2006-2007 F. K. Weyerhaeuser Fellowship
Krithi Karanth, is a Ph.D. student investigating “Forests, People, and Wildlife: Forest History and its Influence on Large Mammal Range Contractions and Extinctions in India .” Her proposal integrates both forestry and historical questions into a larger project. Karanth's ambition of integrating the landscape changes and shifting species distribution patterns into a comprehensive framework that interrogates the last 150 years of land use and wildlife policy is a compelling and promising project.
2005-2006 F. K. Weyerhaeuser Fellowship
Jason A. Jackson, a Ph.D. student investigating “Fungal Succession: A History of Fungal Communities and Land Use Change.” One reviewer wrote, “This sophisticated piece of science and history comes the closest to integrating what I think of as the objectives of the Weyerhaeuser Fellowship. Jackson nicely proposes to integrate forestry, history, and ecology, making this an exceptionally worthwhile project.”

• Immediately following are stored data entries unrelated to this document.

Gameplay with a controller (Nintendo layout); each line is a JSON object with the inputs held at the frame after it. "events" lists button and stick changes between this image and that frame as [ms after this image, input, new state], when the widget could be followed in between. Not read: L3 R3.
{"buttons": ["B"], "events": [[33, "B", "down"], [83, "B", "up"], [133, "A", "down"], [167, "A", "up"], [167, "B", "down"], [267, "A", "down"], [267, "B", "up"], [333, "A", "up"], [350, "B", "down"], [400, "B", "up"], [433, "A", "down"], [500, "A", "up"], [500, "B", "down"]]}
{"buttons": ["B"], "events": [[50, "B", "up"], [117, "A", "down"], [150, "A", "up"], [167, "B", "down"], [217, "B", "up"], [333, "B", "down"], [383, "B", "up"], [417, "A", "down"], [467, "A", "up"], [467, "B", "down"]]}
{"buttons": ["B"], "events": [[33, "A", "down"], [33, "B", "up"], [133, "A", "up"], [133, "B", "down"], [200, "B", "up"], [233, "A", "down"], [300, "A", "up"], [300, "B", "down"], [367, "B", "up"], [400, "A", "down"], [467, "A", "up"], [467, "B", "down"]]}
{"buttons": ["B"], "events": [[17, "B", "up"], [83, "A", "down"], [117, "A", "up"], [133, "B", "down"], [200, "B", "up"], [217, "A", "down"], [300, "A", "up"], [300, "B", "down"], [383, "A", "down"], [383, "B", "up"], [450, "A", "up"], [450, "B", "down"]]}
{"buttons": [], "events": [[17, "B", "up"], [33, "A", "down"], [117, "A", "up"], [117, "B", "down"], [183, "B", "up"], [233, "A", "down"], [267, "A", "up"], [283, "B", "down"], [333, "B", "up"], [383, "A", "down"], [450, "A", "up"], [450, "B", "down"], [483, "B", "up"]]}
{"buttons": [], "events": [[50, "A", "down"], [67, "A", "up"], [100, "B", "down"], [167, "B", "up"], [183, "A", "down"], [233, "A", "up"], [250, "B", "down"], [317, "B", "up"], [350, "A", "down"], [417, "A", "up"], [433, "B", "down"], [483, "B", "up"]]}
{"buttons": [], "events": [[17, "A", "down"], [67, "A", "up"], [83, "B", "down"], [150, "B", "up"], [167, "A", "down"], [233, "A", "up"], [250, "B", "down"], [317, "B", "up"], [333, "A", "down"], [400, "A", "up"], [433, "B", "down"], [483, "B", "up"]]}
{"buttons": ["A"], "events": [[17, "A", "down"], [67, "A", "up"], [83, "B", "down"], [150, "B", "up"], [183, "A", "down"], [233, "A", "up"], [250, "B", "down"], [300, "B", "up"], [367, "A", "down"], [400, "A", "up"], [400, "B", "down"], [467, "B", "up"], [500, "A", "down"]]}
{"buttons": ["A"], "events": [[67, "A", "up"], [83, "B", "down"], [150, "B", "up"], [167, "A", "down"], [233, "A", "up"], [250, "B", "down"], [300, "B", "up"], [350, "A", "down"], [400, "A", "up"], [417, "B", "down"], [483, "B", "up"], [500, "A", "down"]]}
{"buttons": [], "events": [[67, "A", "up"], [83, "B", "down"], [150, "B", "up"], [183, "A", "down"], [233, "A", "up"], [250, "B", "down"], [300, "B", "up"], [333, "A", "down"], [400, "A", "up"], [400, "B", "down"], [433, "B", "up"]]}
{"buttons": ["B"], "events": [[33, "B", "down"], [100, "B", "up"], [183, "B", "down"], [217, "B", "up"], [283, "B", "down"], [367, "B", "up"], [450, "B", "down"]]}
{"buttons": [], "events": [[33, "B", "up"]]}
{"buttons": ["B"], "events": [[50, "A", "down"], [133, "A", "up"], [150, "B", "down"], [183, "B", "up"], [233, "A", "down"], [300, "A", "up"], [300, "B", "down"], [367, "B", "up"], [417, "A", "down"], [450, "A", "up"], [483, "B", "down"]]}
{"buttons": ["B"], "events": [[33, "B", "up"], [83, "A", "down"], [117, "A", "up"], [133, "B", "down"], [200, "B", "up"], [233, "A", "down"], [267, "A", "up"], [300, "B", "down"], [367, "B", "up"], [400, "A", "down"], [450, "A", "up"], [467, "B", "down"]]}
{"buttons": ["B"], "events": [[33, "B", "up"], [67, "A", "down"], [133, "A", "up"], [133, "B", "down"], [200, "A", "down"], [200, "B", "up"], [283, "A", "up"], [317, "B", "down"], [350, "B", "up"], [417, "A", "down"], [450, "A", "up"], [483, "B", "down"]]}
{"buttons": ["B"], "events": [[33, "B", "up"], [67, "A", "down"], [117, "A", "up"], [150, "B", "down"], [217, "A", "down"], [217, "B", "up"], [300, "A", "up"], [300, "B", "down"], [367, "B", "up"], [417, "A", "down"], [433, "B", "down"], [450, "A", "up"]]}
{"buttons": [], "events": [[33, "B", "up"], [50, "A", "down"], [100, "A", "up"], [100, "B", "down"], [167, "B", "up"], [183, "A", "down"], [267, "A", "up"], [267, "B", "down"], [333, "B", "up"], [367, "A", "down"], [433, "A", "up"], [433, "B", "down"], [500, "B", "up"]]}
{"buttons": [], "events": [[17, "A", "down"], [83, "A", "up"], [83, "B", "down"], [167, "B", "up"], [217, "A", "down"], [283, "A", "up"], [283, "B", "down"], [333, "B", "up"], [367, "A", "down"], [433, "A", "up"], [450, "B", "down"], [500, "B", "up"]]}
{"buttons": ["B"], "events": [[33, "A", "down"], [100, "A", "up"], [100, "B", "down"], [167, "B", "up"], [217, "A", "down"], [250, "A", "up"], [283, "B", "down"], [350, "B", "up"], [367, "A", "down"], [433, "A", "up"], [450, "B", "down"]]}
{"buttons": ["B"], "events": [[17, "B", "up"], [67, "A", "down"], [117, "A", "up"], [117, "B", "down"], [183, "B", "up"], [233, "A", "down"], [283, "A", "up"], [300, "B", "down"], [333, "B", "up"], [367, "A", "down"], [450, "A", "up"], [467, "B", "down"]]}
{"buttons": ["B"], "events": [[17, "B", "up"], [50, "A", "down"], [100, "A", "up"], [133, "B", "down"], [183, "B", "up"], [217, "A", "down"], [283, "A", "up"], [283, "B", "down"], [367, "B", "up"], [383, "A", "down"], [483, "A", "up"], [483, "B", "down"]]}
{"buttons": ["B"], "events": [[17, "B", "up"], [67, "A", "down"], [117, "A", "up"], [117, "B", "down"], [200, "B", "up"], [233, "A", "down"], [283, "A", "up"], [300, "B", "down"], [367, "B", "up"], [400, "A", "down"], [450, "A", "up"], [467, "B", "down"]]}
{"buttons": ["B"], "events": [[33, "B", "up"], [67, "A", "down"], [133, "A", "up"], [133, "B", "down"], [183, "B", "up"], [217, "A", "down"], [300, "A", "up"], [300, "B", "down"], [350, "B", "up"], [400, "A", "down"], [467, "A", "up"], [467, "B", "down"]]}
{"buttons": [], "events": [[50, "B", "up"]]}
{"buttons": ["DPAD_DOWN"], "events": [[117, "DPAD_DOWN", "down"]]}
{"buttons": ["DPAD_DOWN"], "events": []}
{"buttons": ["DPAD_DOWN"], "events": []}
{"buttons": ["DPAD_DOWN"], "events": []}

2004-2005 F. K. Weyerhaeuser Fellowship
The Forest History Society awarded Ashwini Chhatre, a third-year graduate student in the department of political science, the 2004-2005 fellowship to support his research on "Political Landscapes: Property, Environment, and Democracy in the Western Himalayas." His project includes an examination of the interaction between property rights, environmental change, democratic politics, and forest policies from 1846 to 2003.
2003-2004 F. K. Weyerhaeuser Fellowship
Master of Environmental Management and Master of Public Policy candidate Elaine Lai won the 2003-2004 Weyerhaeuser Fellowship. Her project "Path of the Panther: Land Use Change Analysis and Reserve Design in Southeastern Mexico" integrates history, policy, and science in an effort to best inform conservation planning in Mexico.
2002-2003 F. K. Weyerhaeuser Fellowship
Benjamin Poulter received the 2002-2003 Fellowship to assist his Ph.D. studies on the response of a coastal North Carolina forest to recent sea-level rise and land use change. His project involves reconstructing the historical extent of coastal forests for the Albemarle-Pamlico peninsula. In 2002 he was a second-year student in the Nicholas School of the Environment and Earth Sciences program at Duke University.